_Task requirements:_ How many of the rows below contain the string "vernier"? Reply with the number alone.

_Given records:_
•••••
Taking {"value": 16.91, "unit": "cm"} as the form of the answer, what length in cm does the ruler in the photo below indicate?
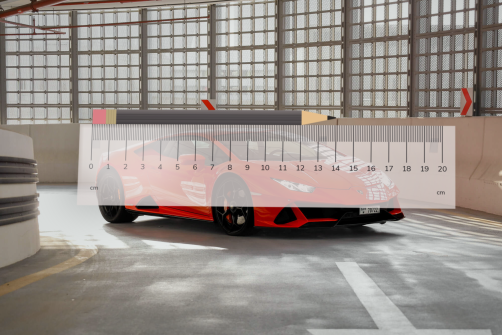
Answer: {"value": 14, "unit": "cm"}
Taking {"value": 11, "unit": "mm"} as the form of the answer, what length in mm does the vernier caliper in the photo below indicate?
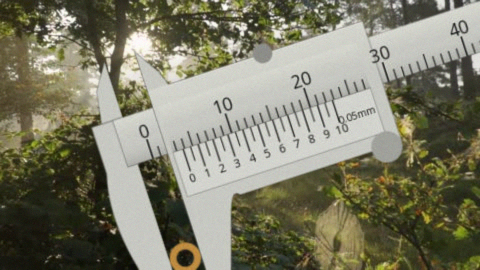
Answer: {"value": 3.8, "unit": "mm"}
•••••
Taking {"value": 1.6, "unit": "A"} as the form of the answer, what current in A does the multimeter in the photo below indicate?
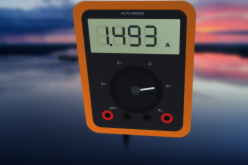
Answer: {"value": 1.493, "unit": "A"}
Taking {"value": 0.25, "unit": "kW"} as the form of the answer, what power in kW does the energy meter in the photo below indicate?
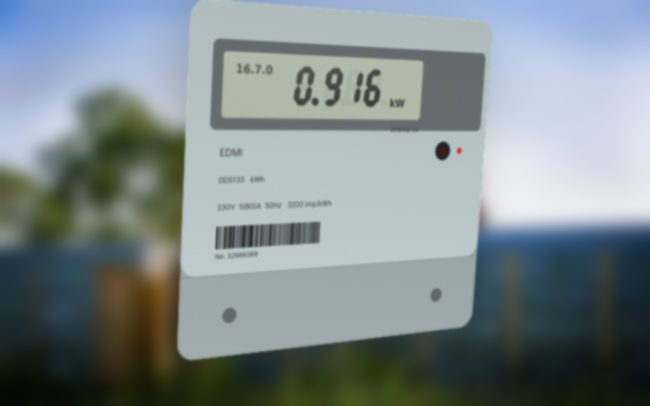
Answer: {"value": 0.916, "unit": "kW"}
•••••
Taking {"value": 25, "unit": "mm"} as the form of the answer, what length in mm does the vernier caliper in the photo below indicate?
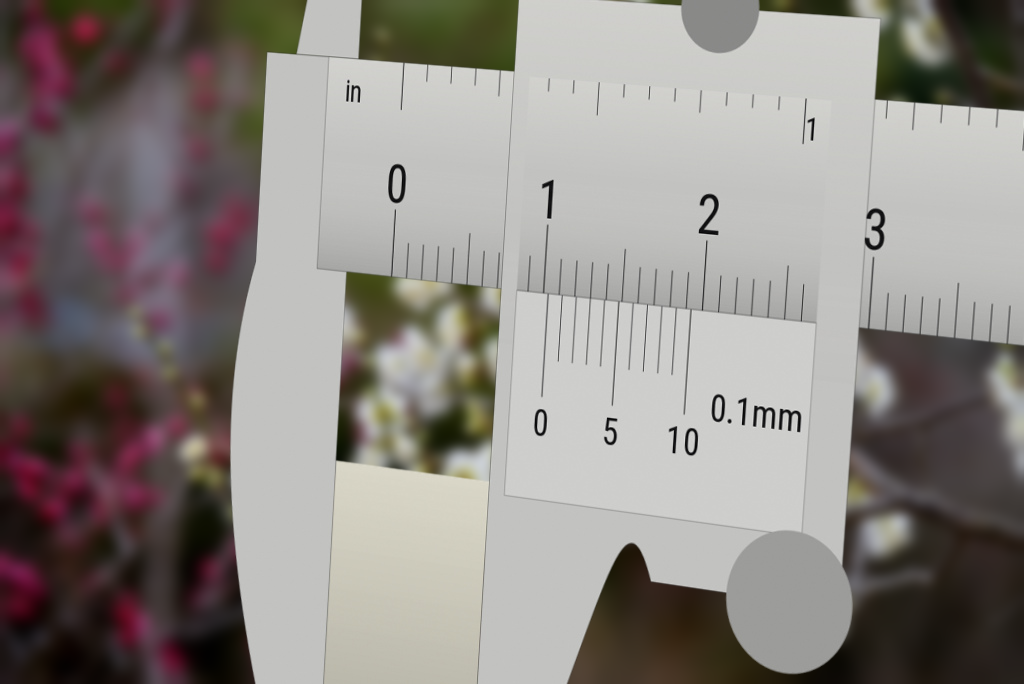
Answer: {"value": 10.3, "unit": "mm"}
•••••
_Answer:_ 2